• **What to produce**: Output the line containing "pyautogui.click(526, 243)" and each line after it through the end of the data, exactly as written, with pictures left out.

(Entries taken from a collection)

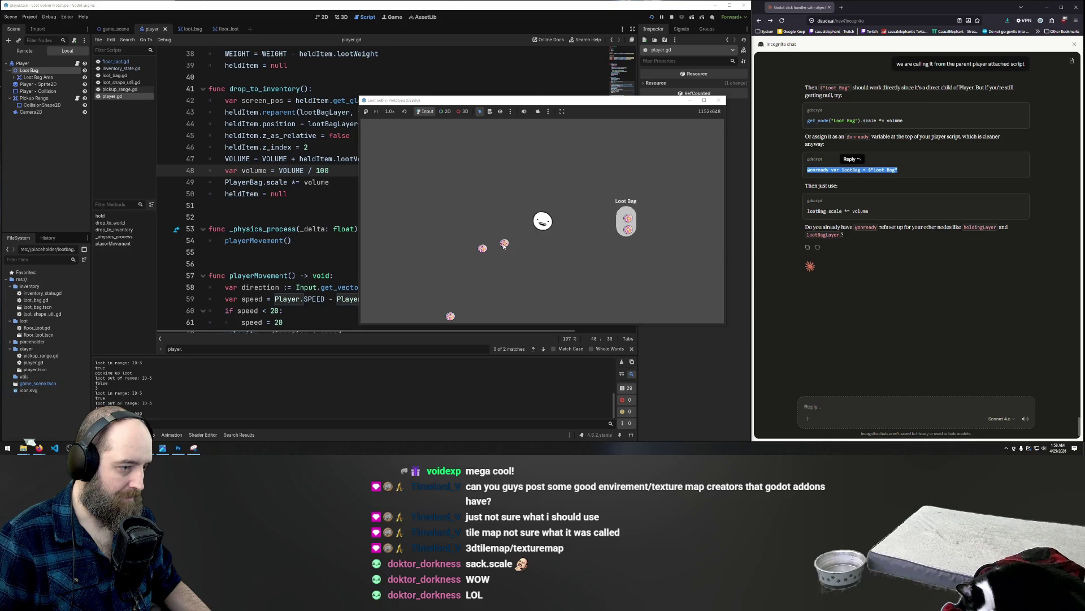
pyautogui.press('a')
pyautogui.press('s')
pyautogui.click(526, 243)
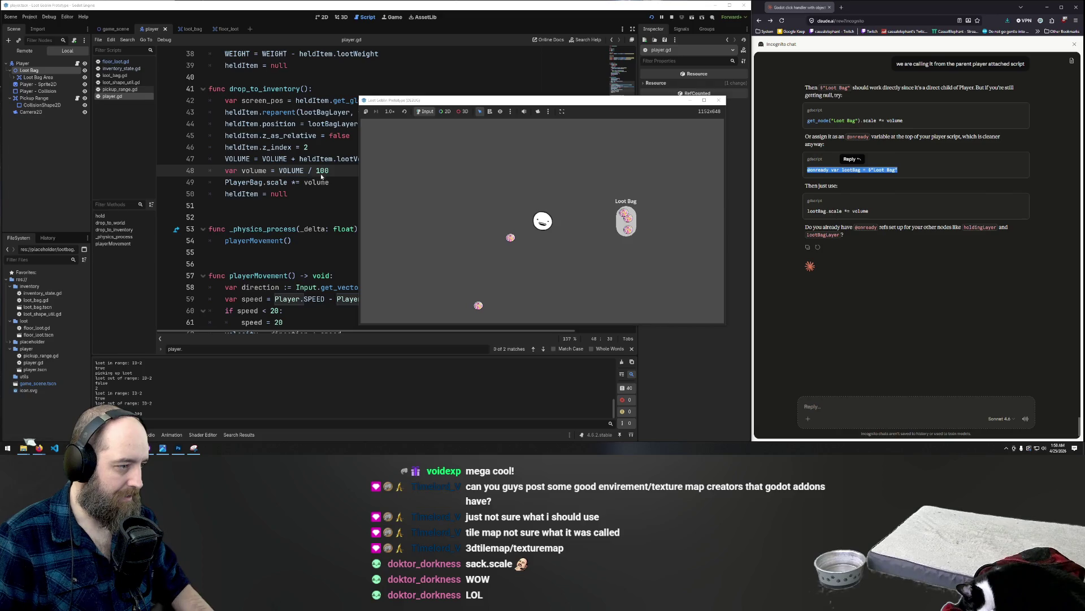
pyautogui.click(351, 175)
pyautogui.press('BackSpace')
pyautogui.press('BackSpace')
pyautogui.press('BackSpace')
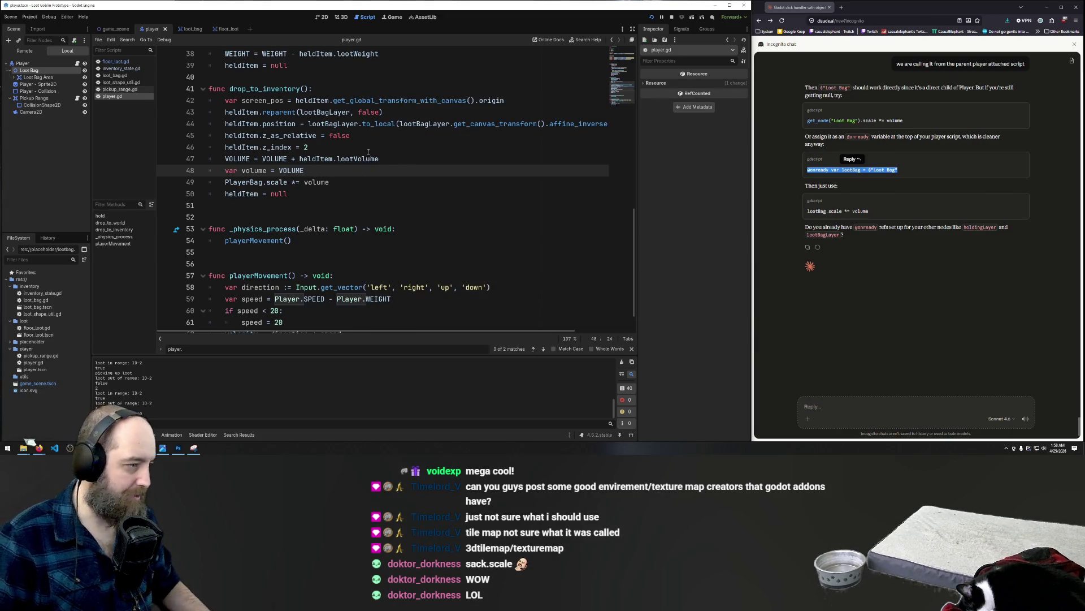
pyautogui.scroll(8, 384, 177)
pyautogui.scroll(4, 409, 180)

• **Your response**:
pyautogui.click(526, 243)
pyautogui.click(351, 175)
pyautogui.press('BackSpace')
pyautogui.press('BackSpace')
pyautogui.press('BackSpace')
pyautogui.scroll(8, 384, 177)
pyautogui.scroll(4, 409, 180)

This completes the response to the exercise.